Sehingga proses kedaulatan rakyat di dalam DPR RI sebelum Indonesia meratifikasi perjanjian internasional harus dilakukan secara serius dalam mengambil kebijakan strategis bagi Indonesia.
“DPR RI tidak boleh hanya berperan sebagai pemberi stempel dalam proses pengesahan perjanjian FTA. Tetapi sebelum perjanjian FTA itu diratifikasi, DPR RI harus melakukan penilaian dampak secara comprehensive, baik secara ekonomi, keadilan sosial, lingkungan, dan hak asasi manusia, sebelum DPR RI memutuskan memberikan persetujuan kepada Pemerintah Indonesia untuk meratifikasi,” jelas Rachmi.
Lebih lanjut Rachmi menjelaskan puluhan bab dan ratusan halaman perjanjian FTA yang akan diratifikasi tidak akan mungkin dibahas hanya dalam waktu 60 hari kerja.
Butuh kajian secara seksama.
Karena jika ternyata dalam kajiannya DPR RI menemukan bahwa perjanjian Perdagangan internasional dapat membahayakan kepentingan nasional bahkan bertentangan dengan keadilan sosial, maka DPR RI wajib menolak memberikan persetujuan perjanjian Perdagangan internasional.

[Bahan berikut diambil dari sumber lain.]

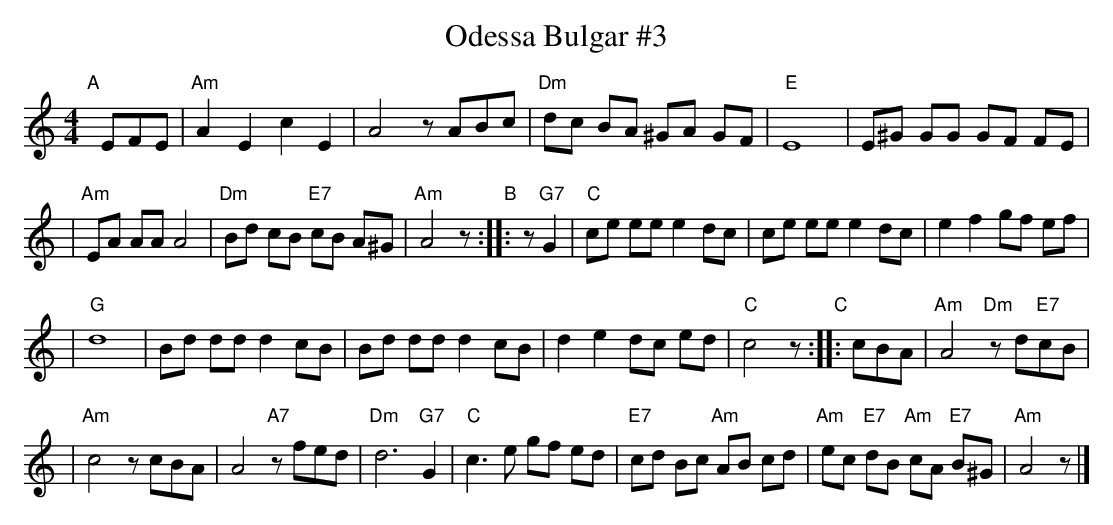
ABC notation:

“Hal ini juga telah dikukuhkan dalam Putusan MK No.13/PUU-XVI/2018,” ujarnya.
FTA Berdampak Langsung
Henri Pratama, dari Kesatuan Nelayan Tradisional Indonesia mengungkapkan bahwa FTA bukan hanya persoalan jual beli tetapi juga masalah pengaturan dan tata kelola kenegaraan.
Karenanya, dia mendorong DPR untuk lebih konsern sebagai representasi rakyat dalam sistem demokrasi yang disepakati.